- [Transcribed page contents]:
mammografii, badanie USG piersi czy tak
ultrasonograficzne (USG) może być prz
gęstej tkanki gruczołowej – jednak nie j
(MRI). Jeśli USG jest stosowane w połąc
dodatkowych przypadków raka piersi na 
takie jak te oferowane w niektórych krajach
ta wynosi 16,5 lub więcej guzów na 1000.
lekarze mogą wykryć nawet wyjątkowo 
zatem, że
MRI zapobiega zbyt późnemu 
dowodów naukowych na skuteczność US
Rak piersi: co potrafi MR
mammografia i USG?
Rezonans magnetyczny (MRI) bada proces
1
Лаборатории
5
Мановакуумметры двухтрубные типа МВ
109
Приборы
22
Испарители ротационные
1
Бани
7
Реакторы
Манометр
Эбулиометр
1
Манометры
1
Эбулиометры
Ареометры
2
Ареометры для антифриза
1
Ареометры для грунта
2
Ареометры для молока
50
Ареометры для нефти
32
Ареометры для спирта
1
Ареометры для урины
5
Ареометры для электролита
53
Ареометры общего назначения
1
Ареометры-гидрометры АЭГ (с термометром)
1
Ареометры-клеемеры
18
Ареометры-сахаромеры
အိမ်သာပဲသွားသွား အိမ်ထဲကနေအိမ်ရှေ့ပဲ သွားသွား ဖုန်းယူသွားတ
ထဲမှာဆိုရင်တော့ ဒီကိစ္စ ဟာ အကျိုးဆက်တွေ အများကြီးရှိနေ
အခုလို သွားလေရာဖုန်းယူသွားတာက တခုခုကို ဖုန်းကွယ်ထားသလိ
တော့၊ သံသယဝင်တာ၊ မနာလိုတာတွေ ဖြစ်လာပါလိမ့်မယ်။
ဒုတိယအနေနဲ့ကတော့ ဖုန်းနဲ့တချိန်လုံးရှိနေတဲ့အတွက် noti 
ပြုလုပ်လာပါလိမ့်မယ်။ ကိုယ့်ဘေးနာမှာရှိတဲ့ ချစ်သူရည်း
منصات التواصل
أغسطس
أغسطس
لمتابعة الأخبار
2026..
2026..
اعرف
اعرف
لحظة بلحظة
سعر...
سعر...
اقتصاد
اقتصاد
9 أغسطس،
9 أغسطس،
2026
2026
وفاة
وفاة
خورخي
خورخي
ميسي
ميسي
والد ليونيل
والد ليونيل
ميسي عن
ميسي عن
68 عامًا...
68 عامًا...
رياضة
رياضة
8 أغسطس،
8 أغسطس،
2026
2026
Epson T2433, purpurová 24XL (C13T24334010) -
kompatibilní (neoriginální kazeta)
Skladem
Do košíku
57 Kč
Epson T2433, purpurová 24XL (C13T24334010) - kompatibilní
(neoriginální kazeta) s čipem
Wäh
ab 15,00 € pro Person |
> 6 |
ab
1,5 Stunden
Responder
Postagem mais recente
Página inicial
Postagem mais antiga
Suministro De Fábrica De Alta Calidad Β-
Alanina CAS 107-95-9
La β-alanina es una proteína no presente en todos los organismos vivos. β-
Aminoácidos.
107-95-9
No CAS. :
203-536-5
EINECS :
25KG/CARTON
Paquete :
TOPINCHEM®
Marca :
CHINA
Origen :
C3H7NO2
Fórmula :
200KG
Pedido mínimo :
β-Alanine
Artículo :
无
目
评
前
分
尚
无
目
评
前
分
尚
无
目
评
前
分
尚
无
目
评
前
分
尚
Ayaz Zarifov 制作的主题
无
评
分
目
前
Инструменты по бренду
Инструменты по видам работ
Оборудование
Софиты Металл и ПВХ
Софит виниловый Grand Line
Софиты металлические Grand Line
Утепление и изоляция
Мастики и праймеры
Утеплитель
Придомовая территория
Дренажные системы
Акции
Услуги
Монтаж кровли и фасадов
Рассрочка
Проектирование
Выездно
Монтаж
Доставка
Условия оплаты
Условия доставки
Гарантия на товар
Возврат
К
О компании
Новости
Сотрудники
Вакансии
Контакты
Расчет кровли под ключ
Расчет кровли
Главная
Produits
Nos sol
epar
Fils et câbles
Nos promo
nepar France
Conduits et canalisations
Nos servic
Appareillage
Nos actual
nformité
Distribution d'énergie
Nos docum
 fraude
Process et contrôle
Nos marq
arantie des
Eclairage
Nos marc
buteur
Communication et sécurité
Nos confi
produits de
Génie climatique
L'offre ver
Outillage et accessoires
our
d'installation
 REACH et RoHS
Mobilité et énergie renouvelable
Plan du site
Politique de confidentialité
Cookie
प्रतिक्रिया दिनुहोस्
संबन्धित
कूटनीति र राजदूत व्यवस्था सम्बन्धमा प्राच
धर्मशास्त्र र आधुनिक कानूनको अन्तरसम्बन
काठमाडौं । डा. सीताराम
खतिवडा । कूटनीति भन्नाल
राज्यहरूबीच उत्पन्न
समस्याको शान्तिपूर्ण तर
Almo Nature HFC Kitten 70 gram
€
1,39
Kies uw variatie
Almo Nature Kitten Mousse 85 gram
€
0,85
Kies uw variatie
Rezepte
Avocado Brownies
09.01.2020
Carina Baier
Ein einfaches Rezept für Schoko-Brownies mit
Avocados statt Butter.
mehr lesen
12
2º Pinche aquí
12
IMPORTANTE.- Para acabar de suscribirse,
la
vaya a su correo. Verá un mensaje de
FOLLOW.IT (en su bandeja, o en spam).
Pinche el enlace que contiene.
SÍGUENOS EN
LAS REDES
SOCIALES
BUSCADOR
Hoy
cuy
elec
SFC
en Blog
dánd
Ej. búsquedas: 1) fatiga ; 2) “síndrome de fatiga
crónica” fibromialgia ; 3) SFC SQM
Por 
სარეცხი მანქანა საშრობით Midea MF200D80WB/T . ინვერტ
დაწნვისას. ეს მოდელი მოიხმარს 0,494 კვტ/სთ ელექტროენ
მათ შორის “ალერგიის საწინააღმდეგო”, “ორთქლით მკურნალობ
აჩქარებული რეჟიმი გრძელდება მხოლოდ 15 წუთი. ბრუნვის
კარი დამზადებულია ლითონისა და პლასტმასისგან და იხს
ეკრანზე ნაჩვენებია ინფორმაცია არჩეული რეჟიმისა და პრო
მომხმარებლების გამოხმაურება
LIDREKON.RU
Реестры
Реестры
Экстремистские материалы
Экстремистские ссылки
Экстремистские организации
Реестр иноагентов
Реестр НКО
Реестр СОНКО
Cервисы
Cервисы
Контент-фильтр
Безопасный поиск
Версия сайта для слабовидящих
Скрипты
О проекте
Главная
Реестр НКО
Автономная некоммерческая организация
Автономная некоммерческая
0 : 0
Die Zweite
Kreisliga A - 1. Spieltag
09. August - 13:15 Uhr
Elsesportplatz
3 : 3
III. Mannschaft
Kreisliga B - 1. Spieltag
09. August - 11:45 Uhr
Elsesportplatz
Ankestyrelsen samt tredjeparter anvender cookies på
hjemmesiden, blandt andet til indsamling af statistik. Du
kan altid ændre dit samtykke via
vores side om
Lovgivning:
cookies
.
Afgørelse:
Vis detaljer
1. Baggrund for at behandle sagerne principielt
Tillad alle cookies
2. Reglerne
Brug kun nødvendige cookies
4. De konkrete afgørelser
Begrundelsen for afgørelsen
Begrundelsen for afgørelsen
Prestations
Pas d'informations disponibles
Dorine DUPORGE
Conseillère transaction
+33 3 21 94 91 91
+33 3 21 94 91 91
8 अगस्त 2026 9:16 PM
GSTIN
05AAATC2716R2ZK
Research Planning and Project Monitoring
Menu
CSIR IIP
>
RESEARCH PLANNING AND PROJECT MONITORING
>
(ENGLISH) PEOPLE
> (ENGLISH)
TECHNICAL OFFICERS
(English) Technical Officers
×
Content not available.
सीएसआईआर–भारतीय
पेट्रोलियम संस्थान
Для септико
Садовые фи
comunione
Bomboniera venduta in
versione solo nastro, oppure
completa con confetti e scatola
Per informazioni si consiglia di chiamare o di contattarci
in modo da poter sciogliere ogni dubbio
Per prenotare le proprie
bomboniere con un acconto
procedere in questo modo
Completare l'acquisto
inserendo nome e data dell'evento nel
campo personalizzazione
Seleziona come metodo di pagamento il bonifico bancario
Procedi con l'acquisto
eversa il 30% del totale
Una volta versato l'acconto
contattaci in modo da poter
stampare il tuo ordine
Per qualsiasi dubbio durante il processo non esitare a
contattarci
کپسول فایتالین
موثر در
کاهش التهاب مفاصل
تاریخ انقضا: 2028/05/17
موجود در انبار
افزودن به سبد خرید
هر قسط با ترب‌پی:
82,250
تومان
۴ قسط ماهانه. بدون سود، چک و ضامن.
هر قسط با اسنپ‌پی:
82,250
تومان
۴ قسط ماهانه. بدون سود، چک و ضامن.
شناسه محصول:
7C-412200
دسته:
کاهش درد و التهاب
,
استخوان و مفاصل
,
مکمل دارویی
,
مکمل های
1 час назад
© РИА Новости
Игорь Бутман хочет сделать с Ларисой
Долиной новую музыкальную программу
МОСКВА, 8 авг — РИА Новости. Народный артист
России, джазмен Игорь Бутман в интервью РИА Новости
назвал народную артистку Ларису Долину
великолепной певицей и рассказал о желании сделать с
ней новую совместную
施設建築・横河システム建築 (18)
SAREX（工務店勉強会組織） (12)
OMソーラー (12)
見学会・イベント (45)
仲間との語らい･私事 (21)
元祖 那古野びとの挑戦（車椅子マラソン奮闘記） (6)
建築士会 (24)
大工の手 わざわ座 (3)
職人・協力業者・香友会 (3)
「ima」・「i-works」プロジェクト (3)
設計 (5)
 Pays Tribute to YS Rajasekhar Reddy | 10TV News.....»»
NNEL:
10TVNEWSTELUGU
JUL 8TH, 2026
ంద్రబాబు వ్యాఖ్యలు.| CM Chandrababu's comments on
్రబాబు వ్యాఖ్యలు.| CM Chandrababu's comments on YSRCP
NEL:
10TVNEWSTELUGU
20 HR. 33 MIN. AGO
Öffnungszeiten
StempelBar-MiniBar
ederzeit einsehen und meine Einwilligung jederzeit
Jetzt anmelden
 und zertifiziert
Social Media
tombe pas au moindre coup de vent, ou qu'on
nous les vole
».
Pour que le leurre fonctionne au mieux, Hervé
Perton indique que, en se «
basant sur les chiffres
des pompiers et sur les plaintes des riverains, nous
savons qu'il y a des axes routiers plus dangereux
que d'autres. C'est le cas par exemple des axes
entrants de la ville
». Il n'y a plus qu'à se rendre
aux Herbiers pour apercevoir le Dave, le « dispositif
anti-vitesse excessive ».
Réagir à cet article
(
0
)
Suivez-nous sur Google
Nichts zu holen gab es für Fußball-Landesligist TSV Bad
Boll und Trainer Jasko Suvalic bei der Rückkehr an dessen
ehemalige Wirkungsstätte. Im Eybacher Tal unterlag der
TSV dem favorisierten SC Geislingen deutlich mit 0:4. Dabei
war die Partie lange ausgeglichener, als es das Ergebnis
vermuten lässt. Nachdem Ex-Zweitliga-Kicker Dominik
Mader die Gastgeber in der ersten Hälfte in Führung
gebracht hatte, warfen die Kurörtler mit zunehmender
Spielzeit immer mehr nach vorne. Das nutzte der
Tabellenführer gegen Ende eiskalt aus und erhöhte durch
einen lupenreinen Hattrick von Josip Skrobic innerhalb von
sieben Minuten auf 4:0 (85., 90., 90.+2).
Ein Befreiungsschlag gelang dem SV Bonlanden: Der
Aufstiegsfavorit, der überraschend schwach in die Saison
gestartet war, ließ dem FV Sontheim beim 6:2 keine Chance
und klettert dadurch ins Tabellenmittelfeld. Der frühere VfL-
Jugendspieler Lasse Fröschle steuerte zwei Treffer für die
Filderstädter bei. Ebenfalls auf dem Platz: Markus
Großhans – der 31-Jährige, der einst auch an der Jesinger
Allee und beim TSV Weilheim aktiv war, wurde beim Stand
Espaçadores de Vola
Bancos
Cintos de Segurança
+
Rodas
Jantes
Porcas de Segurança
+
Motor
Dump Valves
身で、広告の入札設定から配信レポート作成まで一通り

- [Task details]:
Every line that holds the string "Kreisliga" must be copied from the records above.

- [Response]:
Kreisliga A - 1. Spieltag
Kreisliga B - 1. Spieltag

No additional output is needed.